Hacker News new | ask | show | jobs
by ogogmad 187 days ago
I think most PL parsers use recursive descent, which doesn't require any formal language theory. That said, it's possible that formal language theory has enabled regular expressions to enter widespread use - first via theory; then to make tokenisers; then included in text editors; and then to make GREP.
1 comments

You're going to have a very hard time parsing a language using recursive descent if you don't understand some formal language theory. Recursive descent algorithms have a lot of trouble with left-recursion, and can result in arbitrary backtracking if you're not careful, which can blow up memory and time. To fix left-recursion you need to rewrite your grammar, which means familiarity with formal language theory. To avoid backtracking you typically use an LL(N) or variations thereof, which once again require having a pretty good understanding of formal language theory.
Nah. Source: have done it without formal language theory. You can do most things by printf debugging and kludging.

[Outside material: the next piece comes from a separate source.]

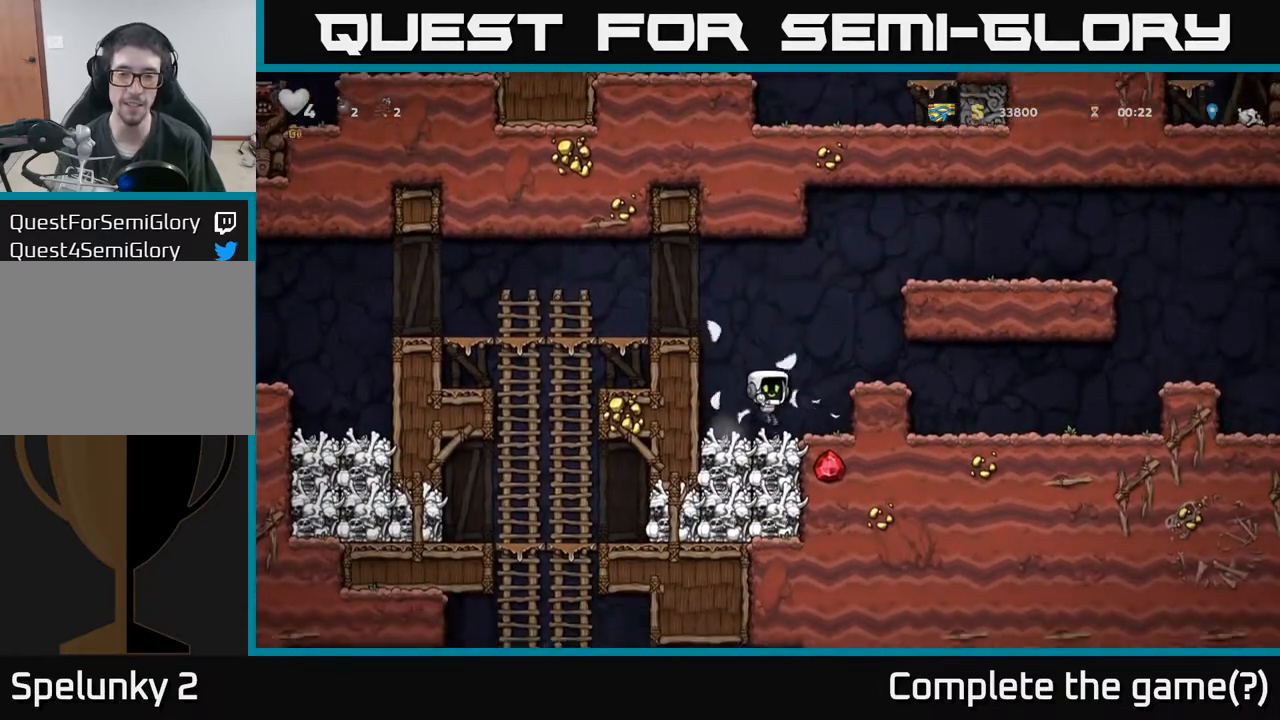
{"buttons": ["DPAD_RIGHT"], "left_stick": "center", "events": [[67, "DPAD_LEFT", "down"], [183, "DPAD_LEFT", "up"], [250, "DPAD_RIGHT", "down"], [350, "A", "down"], [500, "A", "up"]]}
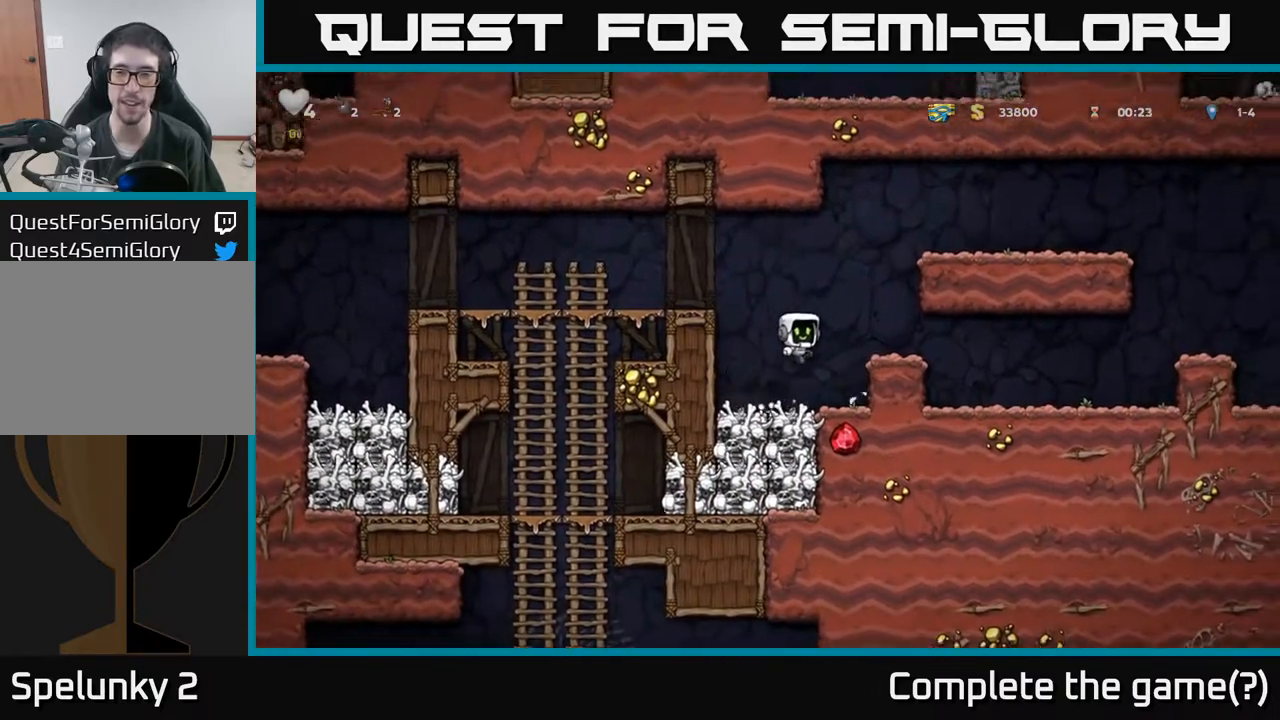
{"buttons": ["DPAD_RIGHT"], "left_stick": "center", "events": []}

(Left-recursion? Use a while loop! Mutable state is a pathway to many abilities functional programmers consider unnatural.)

You can definitely write parsers and lexers knowing just enough to be dangerous.

I remember being in the PHP culture where people wrote regex-based hacks instead of the character-at-a-time or token-at-a-time state machines or state machine + a stack kind of things which would be too slow in a language like that.

The less you know the faster you get in trouble when things get tough.

My statement was specific to recursive descent parsing.
But recursive descent parsing is implemented with functions operating on parser state. The whole point of it is that it's very easy to write a parser because the abstraction exactly matches to function calling in programming languages. So you can do the whole range of pl primitives too.